When you're trying to find a job, the questions asked during an interview can be confusing. Each question asked of you may have several different factors that are being considered, but with practice and critical thinking, it can be easier to come out ahead in the long-term.
According to US News and World Report, there are many reasons why employers may ask you any particular question. They're looking for behavioral traits and abilities that suit the position being applied for best, while also seeing if you're the professional they expected when they first saw your resume. There are simple questions that can be answered in this fashion, like those concerning your strengths and weaknesses, but more vague questions are often used to gauge more intangible factors.
Any questions about work ethic, as one example, may be poised to see how you react when under pressure. In situations like these, even if the question itself seems to be leading in one way or another, it's best to answer in a way that shows your abilities but also recognizes that you can handle adversity. Proclaiming that you're able to meet any and every challenge thrown at you may appear over confident, but having a measured approach that allows for the possibility of even-handedly managing setbacks would likely impress your prospective managers.
In the situation that your interviewer asks about past positions you've held, no matter how the relationship between you and past employers ended, it's important to be as positive as possible. The reason? Many employers want to know the type of personality you have. If you end up saying something negative about a past employer, they may consider you in a worse light, concerned that you may speak badly of them in the future.
If you're not sure about how to answer any specific question, the news source recommends taking a few seconds to consider your responses. Just those few seconds can mean the difference between remembering a relevant story about past successes and starting a sentence before you're sure how you plan to finish it. It'll help you avoid coming across as unprepared.
As important as answering questions can be during the job search, don't discount your own ability to ask them, Business Insider reported. In many points during the conversation, there should be natural points in which you can learn more about specific points of interest you might have, such as the office environment or the specifics of the job itself.
However, the best opportunity that you'll have to ask questions comes at the end. Almost every hiring manager will set aside a few minutes for you to ask any questions you didn't have answered during the interview itself, and posing the right ones will likely help you discover new details.

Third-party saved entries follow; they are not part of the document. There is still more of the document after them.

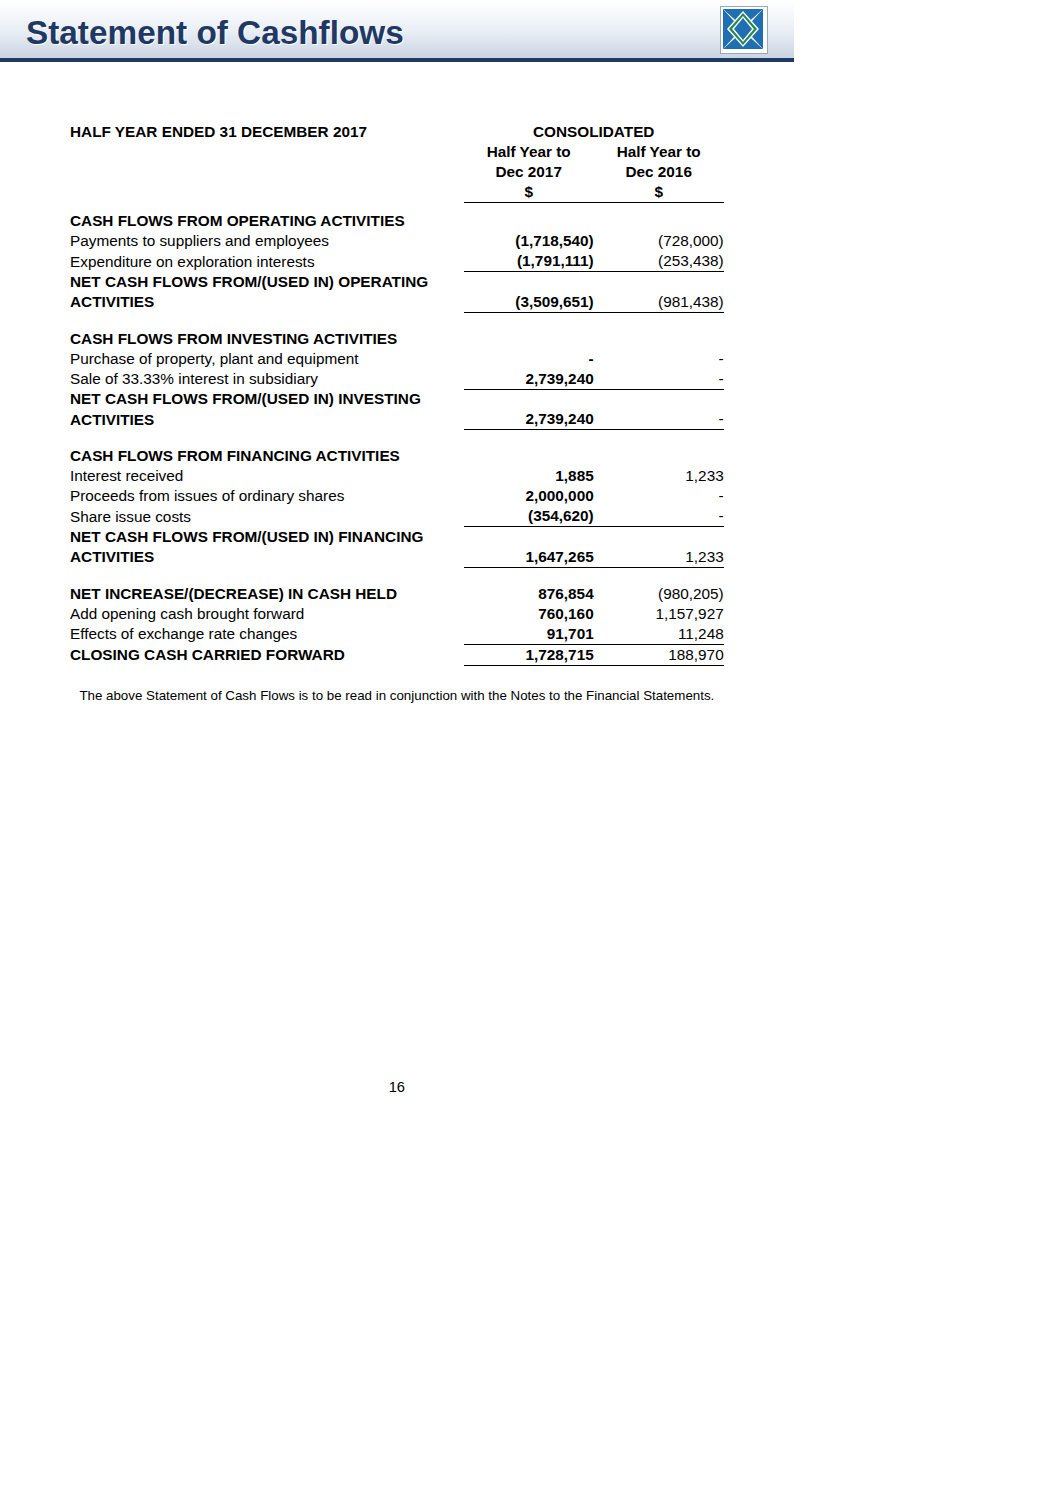Statement of Cashflows
| HALF YEAR ENDED 31 DECEMBER 2017 | CONSOLIDATED |
| | Half Year to | Half Year to |
| | Dec 2017 | Dec 2016 |
| | $ | $ |
| CASH FLOWS FROM OPERATING ACTIVITIES | | |
| Payments to suppliers and employees | (1,718,540) | (728,000) |
| Expenditure on exploration interests | (1,791,111) | (253,438) |
| NET CASH FLOWS FROM/(USED IN) OPERATING | | |
| ACTIVITIES | (3,509,651) | (981,438) |
| CASH FLOWS FROM INVESTING ACTIVITIES | | |
| Purchase of property, plant and equipment | - | - |
| Sale of 33.33% interest in subsidiary | 2,739,240 | - |
| NET CASH FLOWS FROM/(USED IN) INVESTING | | |
| ACTIVITIES | 2,739,240 | - |
| CASH FLOWS FROM FINANCING ACTIVITIES | | |
| Interest received | 1,885 | 1,233 |
| Proceeds from issues of ordinary shares | 2,000,000 | - |
| Share issue costs | (354,620) | - |
| NET CASH FLOWS FROM/(USED IN) FINANCING | | |
| ACTIVITIES | 1,647,265 | 1,233 |
| NET INCREASE/(DECREASE) IN CASH HELD | 876,854 | (980,205) |
| Add opening cash brought forward | 760,160 | 1,157,927 |
| Effects of exchange rate changes | 91,701 | 11,248 |
| CLOSING CASH CARRIED FORWARD | 1,728,715 | 188,970 |
The above Statement of Cash Flows is to be read in conjunction with the Notes to the Financial Statements.
16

Most managers expect you to have at least two questions ready, in fact, as otherwise they may consider you disinterested. Make sure you ask them correctly and pose them in the right way. Some examples can include asking about the typical day in the position, why the interviewer enjoys working for the company or what sets the business apart from the competition.
Another way you can ensure a positive reception from the interview itself is to show that you can make connections, which shows off your critical thinking abilities. Often, themes from some questions will bleed into others. Connecting the dots between questions about sales strategies and teamwork, where you combine strong traits from one question into another, will be a good way to show off your strengths.